I am disturbed by the analogy to pro-lifers. Perhaps someone with a better memory than I can chime in. I seem to recall that part of the disparity is under reporting and that there have been numerous acts of violence by the pro-abortionists. As mentioned, the number of these crimes seems to have fallen off in recent years. Or, are no longer news worthy.
I find some analogy to my position in “hate crimes”. This is thought of as a “white problem”. Reference to FBI statistics indicates that the number of racial hate crimes by blacks and whites is about equal. Comparison of the relative percentages of the population (blacks are about 1/6th) indicates that blacks must be far more likely to commit a hate crime. As to the under reporting, I have noticed in my own experience (largely the Boston Globe) that when a white is arrested, there is immediate demand for prosecution as a hate crime. When a black is arrested “the possibility of a hate crime is being investigated”. This is an impression, I have never done a statistical analysis.

Warrington Faust
Warrington Faust
13 years ago

My post above reminded me of what I think is an excellent example.
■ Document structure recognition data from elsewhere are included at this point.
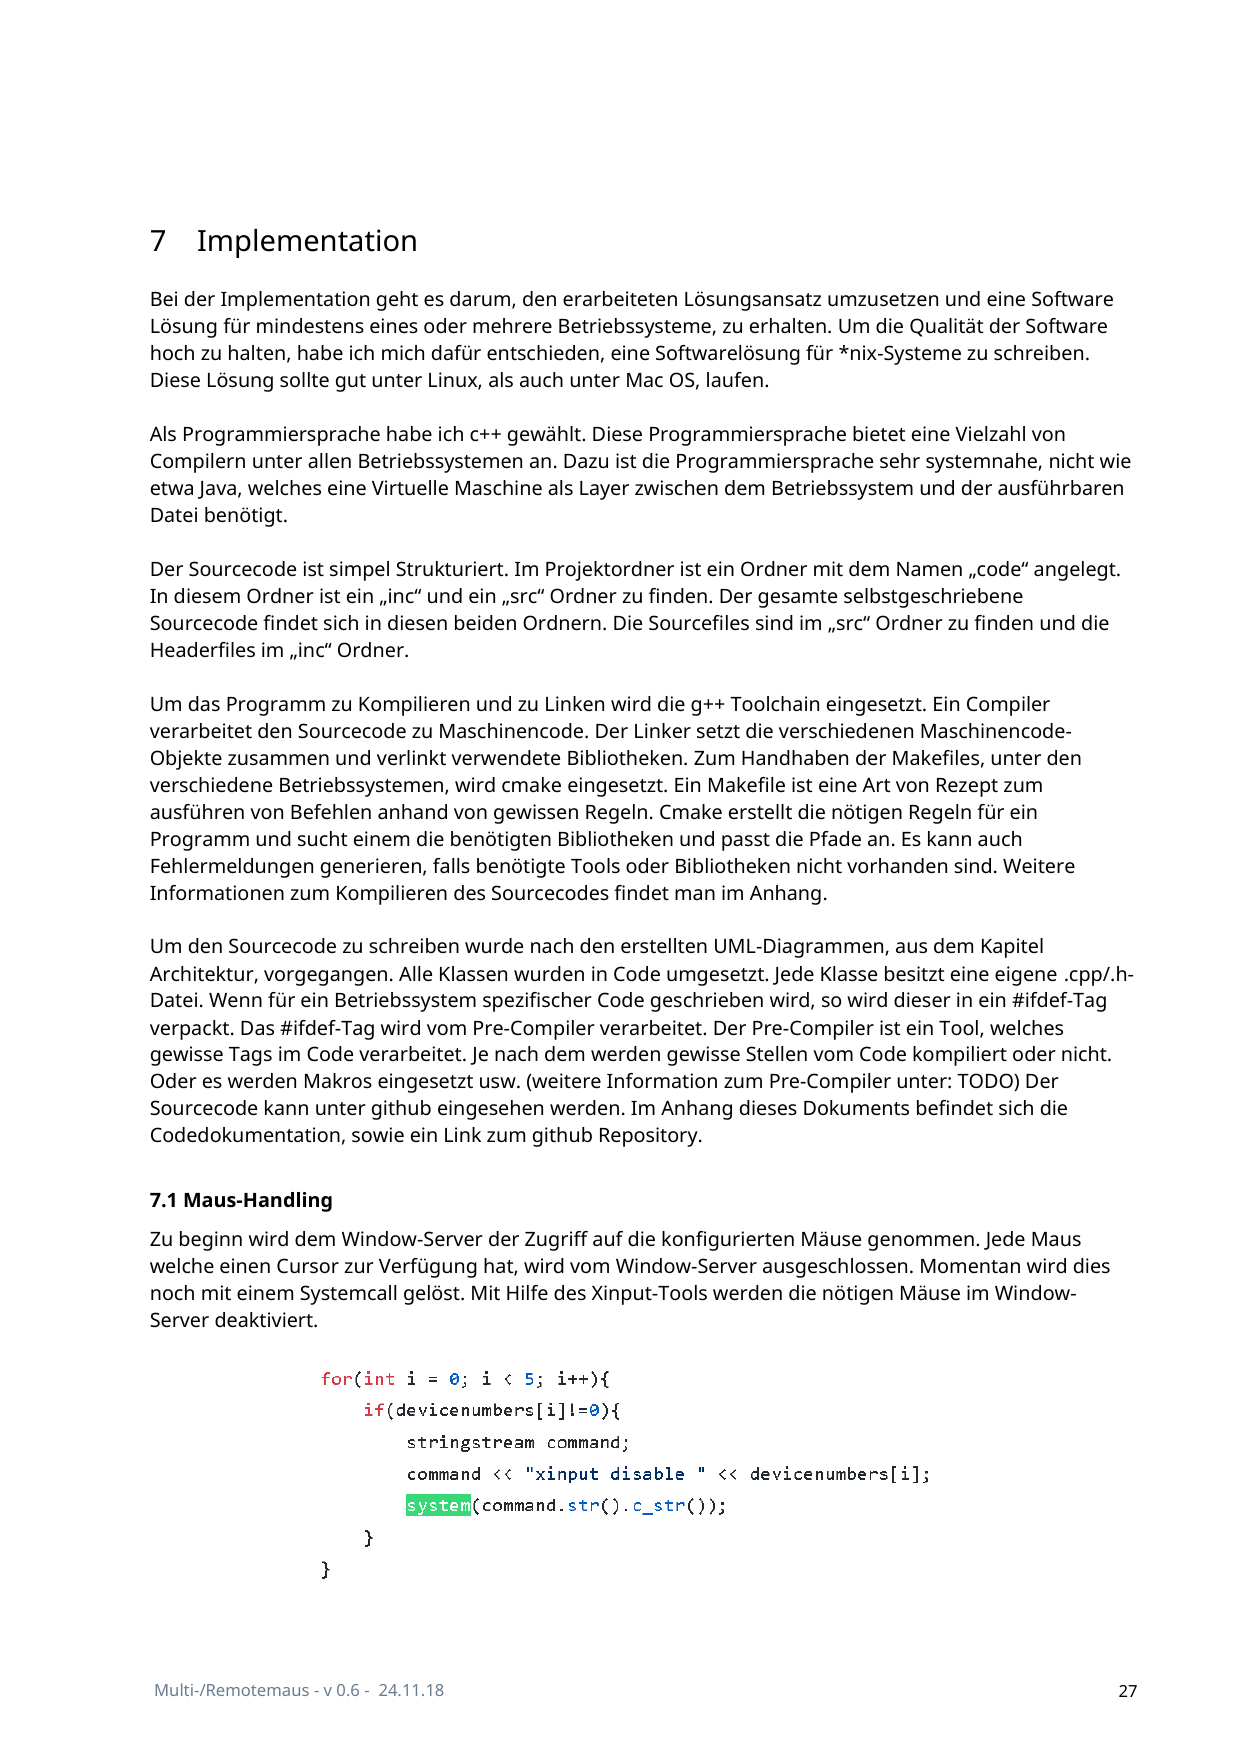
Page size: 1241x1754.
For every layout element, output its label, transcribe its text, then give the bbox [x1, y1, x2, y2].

text Zu beginn wird dem Window-Server der Zugriff auf die konfigurierten Mäuse genommen. Jede Maus welche einen Cursor zur Verfügung hat, wird vom Window-Server ausgeschlossen. Momentan wird dies noch mit einem Systemcall gelöst. Mit Hilfe des Xinput-Tools werden die nötigen Mäuse im Window-Server deaktiviert. [149, 1226, 1136, 1333]
subtitle Maus-Handling [149, 1186, 1136, 1213]
picture [313, 1360, 972, 1588]
text Der Sourcecode ist simpel Strukturiert. Im Projektordner ist ein Ordner mit dem Namen „code“ angelegt. In diesem Ordner ist ein „inc“ und ein „src“ Ordner zu finden. Der gesamte selbstgeschriebene Sourcecode findet sich in diesen beiden Ordnern. Die Sourcefiles sind im „src“ Ordner zu finden und die Headerfiles im „inc“ Ordner. [149, 555, 1136, 663]
text Um den Sourcecode zu schreiben wurde nach den erstellten UML-Diagrammen, aus dem Kapitel Architektur, vorgegangen. Alle Klassen wurden in Code umgesetzt. Jede Klasse besitzt eine eigene .cpp/.h-Datei. Wenn für ein Betriebssystem spezifischer Code geschrieben wird, so wird dieser in ein #ifdef-Tag verpackt. Das #ifdef-Tag wird vom Pre-Compiler verarbeitet. Der Pre-Compiler ist ein Tool, welches gewisse Tags im Code verarbeitet. Je nach dem werden gewisse Stellen vom Code kompiliert oder nicht. Oder es werden Makros eingesetzt usw. (weitere Information zum Pre-Compiler unter: TODO) Der Sourcecode kann unter github eingesehen werden. Im Anhang dieses Dokuments befindet sich die Codedokumentation, sowie ein Link zum github Repository. [149, 933, 1136, 1149]
text Um das Programm zu Kompilieren und zu Linken wird die g++ Toolchain eingesetzt. Ein Compiler verarbeitet den Sourcecode zu Maschinencode. Der Linker setzt die verschiedenen Maschinencode-Objekte zusammen und verlinkt verwendete Bibliotheken. Zum Handhaben der Makefiles, unter den verschiedene Betriebssystemen, wird cmake eingesetzt. Ein Makefile ist eine Art von Rezept zum ausführen von Befehlen anhand von gewissen Regeln. Cmake erstellt die nötigen Regeln für ein Programm und sucht einem die benötigten Bibliotheken und passt die Pfade an. Es kann auch Fehlermeldungen generieren, falls benötigte Tools oder Bibliotheken nicht vorhanden sind. Weitere Informationen zum Kompilieren des Sourcecodes findet man im Anhang. [149, 690, 1136, 906]
text Bei der Implementation geht es darum, den erarbeiteten Lösungsansatz umzusetzen und eine Software Lösung für mindestens eines oder mehrere Betriebssysteme, zu erhalten. Um die Qualität der Software hoch zu halten, habe ich mich dafür entschieden, eine Softwarelösung für *nix-Systeme zu schreiben. Diese Lösung sollte gut unter Linux, als auch unter Mac OS, laufen. [149, 285, 1136, 393]
subtitle Implementation [149, 221, 1136, 260]
text Als Programmiersprache habe ich c++ gewählt. Diese Programmiersprache bietet eine Vielzahl von Compilern unter allen Betriebssystemen an. Dazu ist die Programmiersprache sehr systemnahe, nicht wie etwa Java, welches eine Virtuelle Maschine als Layer zwischen dem Betriebssystem und der ausführbaren Datei benötigt. [149, 420, 1136, 528]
Late in 2009, Lionel McIntyre, a black Architecture Professor at Columbia, became engaged in a heated discussion of “white privilege” with Camille Davis, a white female employee of Columbia. Prof. McIntyre is what is known as an “activist”. According to witnesses, he “sucker punched” Ms. Davis to the face, breaking her glasses and severely bruising her. Seems pretty obvious to me, but the NY police refused to charge him with a “hate crime”.

Warrington Faust
Warrington Faust
13 years ago

My post above reminded me of what I think is an excellent example. Late in 2009, Lionel McIntyre, a black Architecture Professor at Columbia, became engaged in a heated discussion of “white privilege” with Camille Davis, a white female employee of Columbia. Prof. McIntyre is what is known as an “activist”. According to witnesses, he “sucker punched” Ms. Davis to the face, breaking her glasses and severely bruising her. Seems pretty obvious to me, but the NY police refused to charge him with a “hate crime”.
I am not a fan of “hate crime” laws, I think it is government over reach. But if we have them, it seems reasonable to demand “equal protection”.